#### Work to be completed
Could you put every line of the material below into a JSON list of strings, one string per line, with blank lines left out?

#### Materials provided
--------

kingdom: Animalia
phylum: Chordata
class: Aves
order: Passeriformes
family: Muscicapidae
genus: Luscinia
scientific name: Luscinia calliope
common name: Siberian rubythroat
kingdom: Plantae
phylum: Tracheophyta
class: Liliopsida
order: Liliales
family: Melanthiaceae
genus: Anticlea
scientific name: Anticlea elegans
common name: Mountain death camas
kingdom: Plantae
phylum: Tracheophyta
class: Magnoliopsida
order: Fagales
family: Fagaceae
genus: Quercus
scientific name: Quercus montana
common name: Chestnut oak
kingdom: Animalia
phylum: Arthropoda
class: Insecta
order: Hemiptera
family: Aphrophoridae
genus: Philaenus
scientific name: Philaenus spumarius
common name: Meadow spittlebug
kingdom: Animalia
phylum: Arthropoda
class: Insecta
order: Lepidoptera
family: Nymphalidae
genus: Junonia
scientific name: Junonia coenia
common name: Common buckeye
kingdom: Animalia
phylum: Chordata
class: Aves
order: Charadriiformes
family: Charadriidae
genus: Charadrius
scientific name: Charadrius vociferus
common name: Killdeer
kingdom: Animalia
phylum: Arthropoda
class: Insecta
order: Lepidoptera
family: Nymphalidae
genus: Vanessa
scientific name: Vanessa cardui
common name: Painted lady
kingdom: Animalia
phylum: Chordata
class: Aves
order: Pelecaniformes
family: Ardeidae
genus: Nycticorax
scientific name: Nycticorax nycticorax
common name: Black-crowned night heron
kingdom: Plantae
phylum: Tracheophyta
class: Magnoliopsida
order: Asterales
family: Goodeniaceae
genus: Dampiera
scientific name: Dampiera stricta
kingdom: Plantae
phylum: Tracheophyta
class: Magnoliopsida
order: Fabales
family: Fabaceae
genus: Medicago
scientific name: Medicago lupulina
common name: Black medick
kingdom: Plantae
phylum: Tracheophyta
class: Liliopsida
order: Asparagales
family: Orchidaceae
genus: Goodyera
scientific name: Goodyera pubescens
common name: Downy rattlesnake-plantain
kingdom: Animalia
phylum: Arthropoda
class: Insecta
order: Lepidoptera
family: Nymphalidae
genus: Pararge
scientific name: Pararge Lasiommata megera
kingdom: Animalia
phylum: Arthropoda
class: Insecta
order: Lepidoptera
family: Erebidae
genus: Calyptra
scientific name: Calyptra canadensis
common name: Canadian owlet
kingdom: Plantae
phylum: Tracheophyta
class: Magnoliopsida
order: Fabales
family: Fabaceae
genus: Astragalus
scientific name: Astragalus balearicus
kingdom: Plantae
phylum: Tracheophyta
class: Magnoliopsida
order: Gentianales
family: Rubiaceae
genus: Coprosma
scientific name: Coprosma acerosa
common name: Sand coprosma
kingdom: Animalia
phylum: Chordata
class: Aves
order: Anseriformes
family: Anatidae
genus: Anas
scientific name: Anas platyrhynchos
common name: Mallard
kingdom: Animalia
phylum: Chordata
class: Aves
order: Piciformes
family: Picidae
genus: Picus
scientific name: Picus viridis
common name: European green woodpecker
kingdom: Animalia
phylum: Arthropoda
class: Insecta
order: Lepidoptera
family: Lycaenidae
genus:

--------

#### Output below
[
  "kingdom: Animalia",
  "phylum: Chordata",
  "class: Aves",
  "order: Passeriformes",
  "family: Muscicapidae",
  "genus: Luscinia",
  "scientific name: Luscinia calliope",
  "common name: Siberian rubythroat",
  "kingdom: Plantae",
  "phylum: Tracheophyta",
  "class: Liliopsida",
  "order: Liliales",
  "family: Melanthiaceae",
  "genus: Anticlea",
  "scientific name: Anticlea elegans",
  "common name: Mountain death camas",
  "kingdom: Plantae",
  "phylum: Tracheophyta",
  "class: Magnoliopsida",
  "order: Fagales",
  "family: Fagaceae",
  "genus: Quercus",
  "scientific name: Quercus montana",
  "common name: Chestnut oak",
  "kingdom: Animalia",
  "phylum: Arthropoda",
  "class: Insecta",
  "order: Hemiptera",
  "family: Aphrophoridae",
  "genus: Philaenus",
  "scientific name: Philaenus spumarius",
  "common name: Meadow spittlebug",
  "kingdom: Animalia",
  "phylum: Arthropoda",
  "class: Insecta",
  "order: Lepidoptera",
  "family: Nymphalidae",
  "genus: Junonia",
  "scientific name: Junonia coenia",
  "common name: Common buckeye",
  "kingdom: Animalia",
  "phylum: Chordata",
  "class: Aves",
  "order: Charadriiformes",
  "family: Charadriidae",
  "genus: Charadrius",
  "scientific name: Charadrius vociferus",
  "common name: Killdeer",
  "kingdom: Animalia",
  "phylum: Arthropoda",
  "class: Insecta",
  "order: Lepidoptera",
  "family: Nymphalidae",
  "genus: Vanessa",
  "scientific name: Vanessa cardui",
  "common name: Painted lady",
  "kingdom: Animalia",
  "phylum: Chordata",
  "class: Aves",
  "order: Pelecaniformes",
  "family: Ardeidae",
  "genus: Nycticorax",
  "scientific name: Nycticorax nycticorax",
  "common name: Black-crowned night heron",
  "kingdom: Plantae",
  "phylum: Tracheophyta",
  "class: Magnoliopsida",
  "order: Asterales",
  "family: Goodeniaceae",
  "genus: Dampiera",
  "scientific name: Dampiera stricta",
  "kingdom: Plantae",
  "phylum: Tracheophyta",
  "class: Magnoliopsida",
  "order: Fabales",
  "family: Fabaceae",
  "genus: Medicago",
  "scientific name: Medicago lupulina",
  "common name: Black medick",
  "kingdom: Plantae",
  "phylum: Tracheophyta",
  "class: Liliopsida",
  "order: Asparagales",
  "family: Orchidaceae",
  "genus: Goodyera",
  "scientific name: Goodyera pubescens",
  "common name: Downy rattlesnake-plantain",
  "kingdom: Animalia",
  "phylum: Arthropoda",
  "class: Insecta",
  "order: Lepidoptera",
  "family: Nymphalidae",
  "genus: Pararge",
  "scientific name: Pararge Lasiommata megera",
  "kingdom: Animalia",
  "phylum: Arthropoda",
  "class: Insecta",
  "order: Lepidoptera",
  "family: Erebidae",
  "genus: Calyptra",
  "scientific name: Calyptra canadensis",
  "common name: Canadian owlet",
  "kingdom: Plantae",
  "phylum: Tracheophyta",
  "class: Magnoliopsida",
  "order: Fabales",
  "family: Fabaceae",
  "genus: Astragalus",
  "scientific name: Astragalus balearicus",
  "kingdom: Plantae",
  "phylum: Tracheophyta",
  "class: Magnoliopsida",
  "order: Gentianales",
  "family: Rubiaceae",
  "genus: Coprosma",
  "scientific name: Coprosma acerosa",
  "common name: Sand coprosma",
  "kingdom: Animalia",
  "phylum: Chordata",
  "class: Aves",
  "order: Anseriformes",
  "family: Anatidae",
  "genus: Anas",
  "scientific name: Anas platyrhynchos",
  "common name: Mallard",
  "kingdom: Animalia",
  "phylum: Chordata",
  "class: Aves",
  "order: Piciformes",
  "family: Picidae",
  "genus: Picus",
  "scientific name: Picus viridis",
  "common name: European green woodpecker",
  "kingdom: Animalia",
  "phylum: Arthropoda",
  "class: Insecta",
  "order: Lepidoptera",
  "family: Lycaenidae",
  "genus:"
]